Calculating the score
Billy Van Jura, an insurance broker in New York, says your community’s fire rating is measured on a 10-point scale, with 1 being the best and 10 being the worst.
An area served by a typical department staffed by paid firefighters would earn a 3, Van Jura says, while the same area with the same number of fire hydrants but a volunteer fire department would score a 4. “There’s a minimal rate impact between the two,” Van Jura says. “That slight jump won’t see any significant increase in rates.”
However, if your area’s volunteer fire department winds up shutting down or merging with another department, your community’s fire rating — and your home insurance rates — could suffer. Hughes says this happened to two of his clients in April 2012. Their insurers didn’t drop them as policyholders, but the homeowners’ rates were adjusted upward based on the new fire rating. In these two scenarios, the average rate hike was 235 percent, he says.

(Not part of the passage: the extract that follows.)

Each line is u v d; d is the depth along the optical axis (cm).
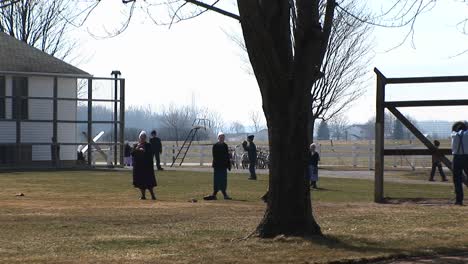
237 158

Now, let’s compare a suburban area with a rating of 5 with a rural area where there’s a shortage of nearby hydrants and volunteer firefighters. If you live in that rural area, you could be looking at home insurance premiums that are 50 percent higher than your suburban counterparts, according to Brian Rauber, a Farmers Insurance agent in Missouri. In fact, he says, it’s “entirely possible” that renewal of your home insurance policy could be denied if the fire rating dropped from when the policy initially was written.
Generally, your insurer prefers that your home be within five to six miles of the “primary responding” fire department, Rauber says. “The primary-responding department is an important distinction. It does not matter if you live next door to a fire department if that department is across city or county lines and is not the department that would immediately respond to your call,” he says.
Ratings that fire up your rates
We know that the stature of your local fire department makes up 50 percent of your community’s fire rating. At 40 percent, your community’s water supply is the next most important factor, according to Hughes.
“Not only must a community have an adequate amount of water available to fight fires, but it must also have an adequate number of well-maintained hydrants to ensure a responding fire department has access to the water they need,” Hughes says. “If a community doesn’t have an adequate water supply, that community will be rated a 9 or 10.”
Rauber says insurers prefer that a hydrant be within 1,000 feet of your home.
The final factor in your community’s fire rating involves communication, such as how firefighters are dispatched to blazes.